What is required: Make an exact copy of the data below, leaving out every picture.

Provided data:
□ □ □ □ □

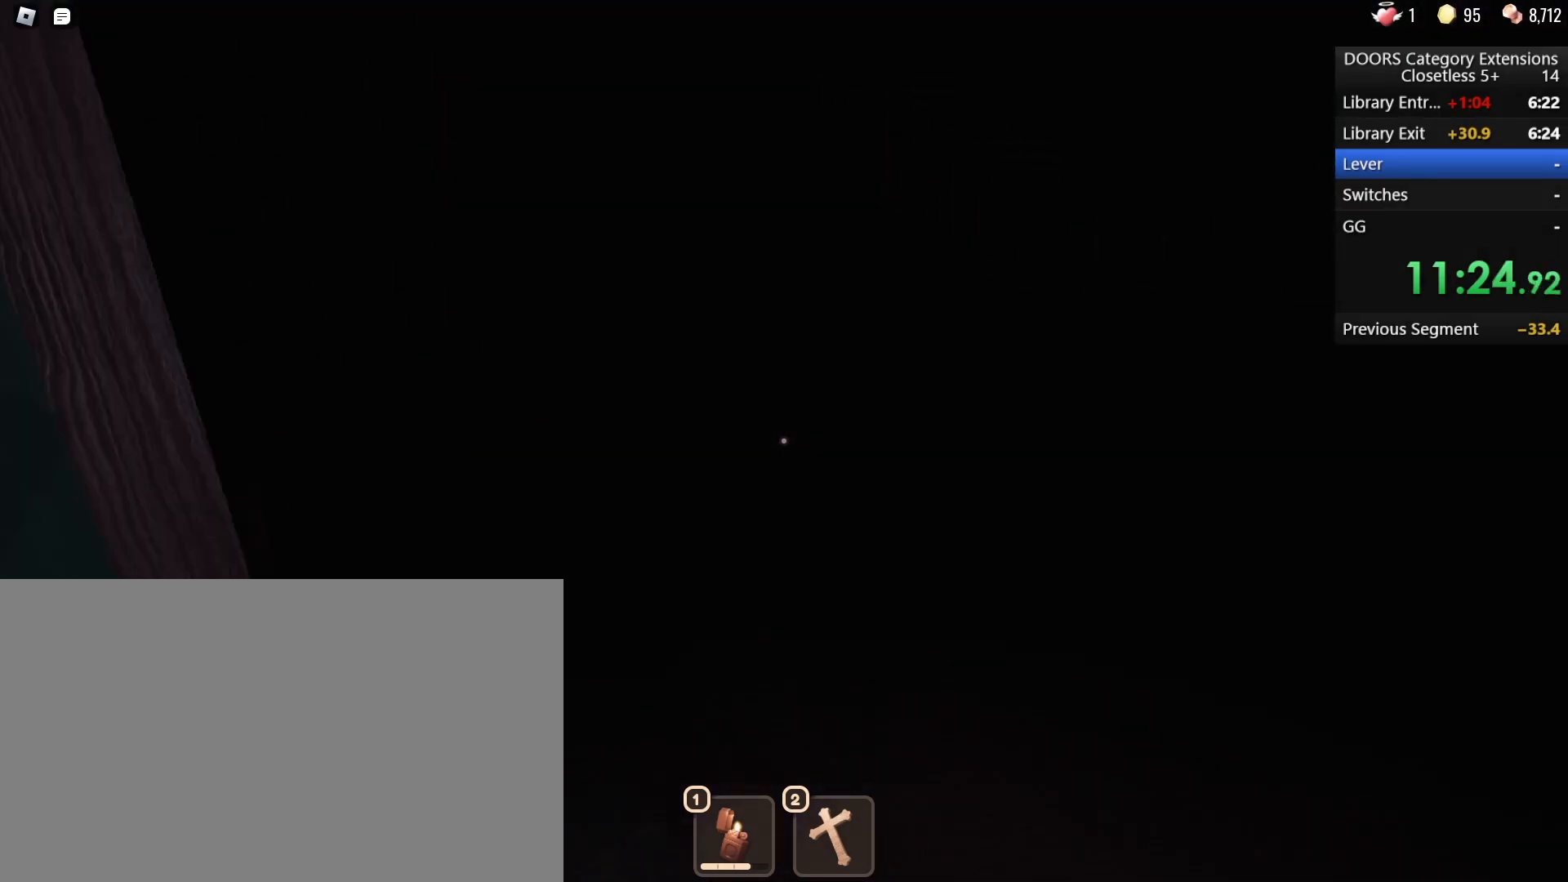
{"keys": ["w"], "mouse": [], "events": [[333, "d", "down"], [417, "d", "up"]]}
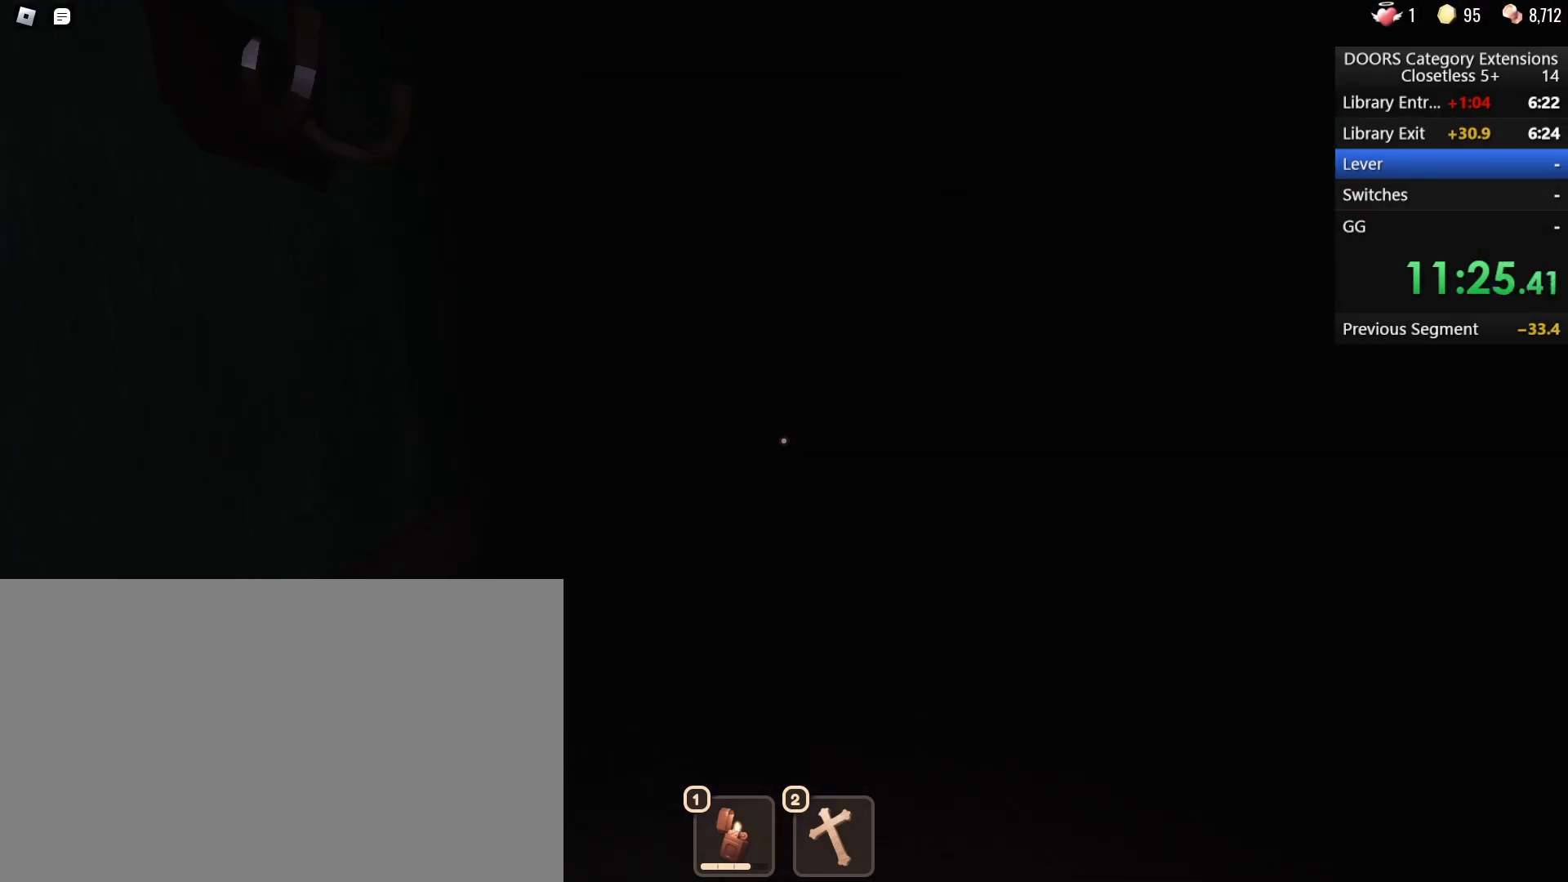
{"keys": ["w"], "mouse": [], "events": []}
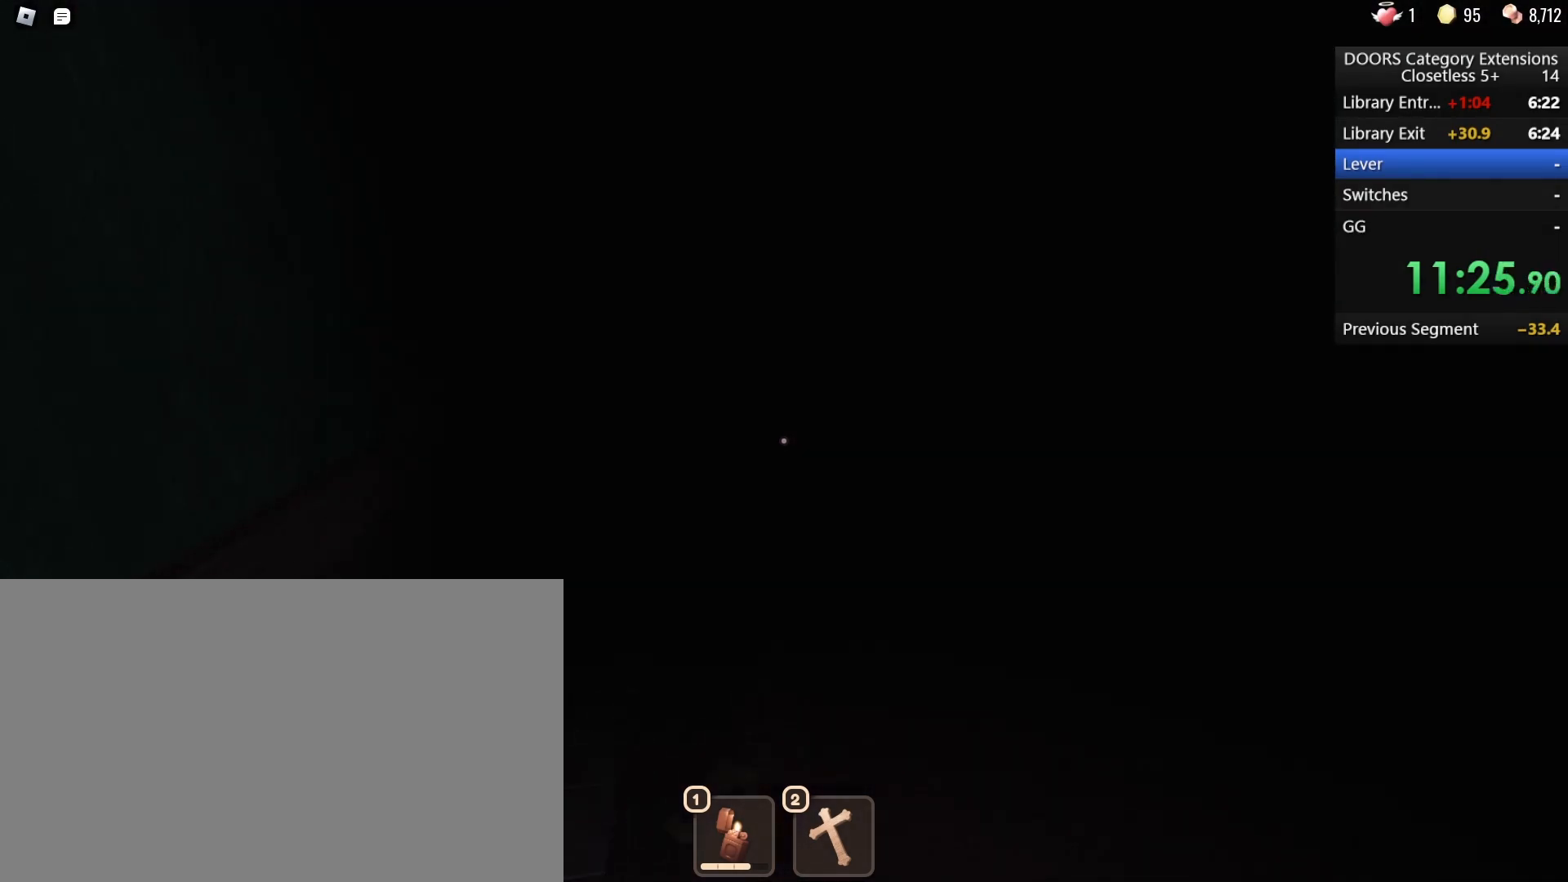
{"keys": ["w"], "mouse": [], "events": []}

□ □ □ □ □

Exercise output:
{"keys": ["w"], "mouse": [], "events": [[333, "d", "down"], [417, "d", "up"]]}
{"keys": ["w"], "mouse": [], "events": []}
{"keys": ["w"], "mouse": [], "events": []}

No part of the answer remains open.